*Selected text*
╭──

RED VELVET CUP CAKE

Procedure:


1) In a pressure cooker add Salt, close the lid (without whistle) in a medium flame for 10 minutes.
2) Meanwhile In a bowl keep the sieve, add All Purpose Flour, Cocoa Powder, Baking Powder and Baking Soda, Salt

     and sieve well.
3) In another big bowl add Butter whisk well, with this add Egg and mix well.
4) Add Sugar and mix well. Add Oil, Milk, Curd, Vanilla Essence and mix well using a whipper.
5) Add dry ingredients with this little by little and mix well.
6) Add Red Food Colouring Powder and mix well.
7) Take a teacup and cut into half horizontally.
8) Grease the cup with Butter.
9) Pour the batter in four cups filling only half of the cup and tap it.
10) Open the pressure cooker, keep an idli stand without plates and place the filled cups.
11) Close the lid (without whistle) and keep it in a medium flame for 15 minutes.
12) In a mixie jar add chilled Whip Cream and Powdered Sugar and grind in a high speed for 2 minutes.

╰──

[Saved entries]
╭──

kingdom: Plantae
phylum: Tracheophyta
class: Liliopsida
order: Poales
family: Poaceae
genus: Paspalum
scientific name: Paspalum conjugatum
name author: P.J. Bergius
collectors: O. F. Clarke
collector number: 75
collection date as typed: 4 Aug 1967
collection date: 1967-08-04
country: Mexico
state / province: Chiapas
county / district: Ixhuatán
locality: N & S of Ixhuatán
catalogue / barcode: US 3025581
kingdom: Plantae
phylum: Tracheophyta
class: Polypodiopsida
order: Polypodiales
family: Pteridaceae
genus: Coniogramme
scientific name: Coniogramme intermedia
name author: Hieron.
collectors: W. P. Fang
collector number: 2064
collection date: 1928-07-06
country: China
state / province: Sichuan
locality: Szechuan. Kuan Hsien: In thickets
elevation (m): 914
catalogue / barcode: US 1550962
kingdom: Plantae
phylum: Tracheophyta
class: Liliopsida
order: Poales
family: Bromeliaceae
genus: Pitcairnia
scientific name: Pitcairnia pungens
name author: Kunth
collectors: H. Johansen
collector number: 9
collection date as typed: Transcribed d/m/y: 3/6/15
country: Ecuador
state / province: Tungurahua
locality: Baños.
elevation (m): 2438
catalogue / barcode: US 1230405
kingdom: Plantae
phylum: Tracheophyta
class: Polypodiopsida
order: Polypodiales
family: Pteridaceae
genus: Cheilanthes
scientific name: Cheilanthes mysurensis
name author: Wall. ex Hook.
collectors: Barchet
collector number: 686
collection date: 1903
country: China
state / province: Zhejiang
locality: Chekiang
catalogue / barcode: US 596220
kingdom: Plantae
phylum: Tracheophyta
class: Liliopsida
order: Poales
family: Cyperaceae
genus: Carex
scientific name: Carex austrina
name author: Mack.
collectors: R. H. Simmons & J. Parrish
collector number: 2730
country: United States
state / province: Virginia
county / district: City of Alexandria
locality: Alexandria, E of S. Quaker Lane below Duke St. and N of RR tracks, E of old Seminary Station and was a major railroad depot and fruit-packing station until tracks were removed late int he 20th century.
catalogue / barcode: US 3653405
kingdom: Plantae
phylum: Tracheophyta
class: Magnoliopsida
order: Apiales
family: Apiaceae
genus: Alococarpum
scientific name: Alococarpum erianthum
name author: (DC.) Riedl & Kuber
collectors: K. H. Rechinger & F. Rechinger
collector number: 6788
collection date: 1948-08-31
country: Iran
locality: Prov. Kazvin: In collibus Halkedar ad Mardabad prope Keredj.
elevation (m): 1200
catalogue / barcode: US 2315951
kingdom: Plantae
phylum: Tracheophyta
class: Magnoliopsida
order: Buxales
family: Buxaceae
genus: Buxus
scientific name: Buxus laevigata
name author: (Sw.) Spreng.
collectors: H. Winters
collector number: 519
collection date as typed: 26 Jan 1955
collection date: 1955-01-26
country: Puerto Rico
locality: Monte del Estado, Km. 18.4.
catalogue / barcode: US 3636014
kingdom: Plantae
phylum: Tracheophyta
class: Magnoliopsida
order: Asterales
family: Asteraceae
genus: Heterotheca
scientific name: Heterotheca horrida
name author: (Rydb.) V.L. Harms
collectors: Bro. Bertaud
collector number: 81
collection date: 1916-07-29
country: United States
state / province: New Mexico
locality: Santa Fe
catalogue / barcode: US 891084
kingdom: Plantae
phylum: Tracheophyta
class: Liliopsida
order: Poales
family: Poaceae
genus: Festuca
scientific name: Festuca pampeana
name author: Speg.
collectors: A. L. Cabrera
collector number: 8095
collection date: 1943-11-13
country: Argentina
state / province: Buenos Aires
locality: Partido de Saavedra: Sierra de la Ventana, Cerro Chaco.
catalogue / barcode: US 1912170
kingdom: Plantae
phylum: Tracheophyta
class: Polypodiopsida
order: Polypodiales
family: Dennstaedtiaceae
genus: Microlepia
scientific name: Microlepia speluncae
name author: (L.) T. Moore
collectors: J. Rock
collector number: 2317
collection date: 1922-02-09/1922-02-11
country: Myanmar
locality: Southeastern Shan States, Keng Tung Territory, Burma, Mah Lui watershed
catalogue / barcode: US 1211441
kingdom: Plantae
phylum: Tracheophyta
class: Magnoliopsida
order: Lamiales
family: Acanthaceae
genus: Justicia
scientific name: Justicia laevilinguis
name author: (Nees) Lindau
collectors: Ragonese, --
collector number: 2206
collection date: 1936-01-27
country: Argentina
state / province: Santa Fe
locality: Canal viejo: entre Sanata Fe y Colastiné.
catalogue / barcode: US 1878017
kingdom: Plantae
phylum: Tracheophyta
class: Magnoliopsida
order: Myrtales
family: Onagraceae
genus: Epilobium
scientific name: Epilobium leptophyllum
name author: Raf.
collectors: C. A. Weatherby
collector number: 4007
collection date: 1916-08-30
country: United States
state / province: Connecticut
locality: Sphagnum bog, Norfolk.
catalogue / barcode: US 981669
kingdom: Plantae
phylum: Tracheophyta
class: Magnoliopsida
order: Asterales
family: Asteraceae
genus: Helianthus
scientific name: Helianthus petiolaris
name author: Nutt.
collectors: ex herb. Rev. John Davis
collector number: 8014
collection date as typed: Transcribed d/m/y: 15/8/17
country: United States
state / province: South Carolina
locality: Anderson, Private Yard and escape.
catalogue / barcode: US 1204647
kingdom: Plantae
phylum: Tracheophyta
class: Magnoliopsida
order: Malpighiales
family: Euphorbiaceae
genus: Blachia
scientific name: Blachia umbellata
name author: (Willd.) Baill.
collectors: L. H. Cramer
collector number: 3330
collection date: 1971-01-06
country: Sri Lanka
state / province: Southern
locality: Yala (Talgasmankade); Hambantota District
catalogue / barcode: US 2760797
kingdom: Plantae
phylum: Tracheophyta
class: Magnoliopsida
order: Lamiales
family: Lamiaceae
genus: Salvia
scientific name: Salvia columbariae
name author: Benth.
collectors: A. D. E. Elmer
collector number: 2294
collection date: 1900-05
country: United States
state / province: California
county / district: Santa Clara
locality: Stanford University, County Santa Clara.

╰──

*Short exercise 1*
Print the stretch of the red velvet cupcake recipe from "3) In another" through "using a whipper.".
*Short exercise 2*
Arrange the stretch of the saved entries from their start through the line containing "elevation (m): 914" as a numbered list, leaving out any blank lines.
The recipe and the saved entries have no connection to each other.

*Finished answer 1*
3) In another big bowl add Butter whisk well, with this add Egg and mix well.
4) Add Sugar and mix well. Add Oil, Milk, Curd, Vanilla Essence and mix well using a whipper.

*Finished answer 2*
1. kingdom: Plantae
2. phylum: Tracheophyta
3. class: Liliopsida
4. order: Poales
5. family: Poaceae
6. genus: Paspalum
7. scientific name: Paspalum conjugatum
8. name author: P.J. Bergius
9. collectors: O. F. Clarke
10. collector number: 75
11. collection date as typed: 4 Aug 1967
12. collection date: 1967-08-04
13. country: Mexico
14. state / province: Chiapas
15. county / district: Ixhuatán
16. locality: N & S of Ixhuatán
17. catalogue / barcode: US 3025581
18. kingdom: Plantae
19. phylum: Tracheophyta
20. class: Polypodiopsida
21. order: Polypodiales
22. family: Pteridaceae
23. genus: Coniogramme
24. scientific name: Coniogramme intermedia
25. name author: Hieron.
26. collectors: W. P. Fang
27. collector number: 2064
28. collection date: 1928-07-06
29. country: China
30. state / province: Sichuan
31. locality: Szechuan. Kuan Hsien: In thickets
32. elevation (m): 914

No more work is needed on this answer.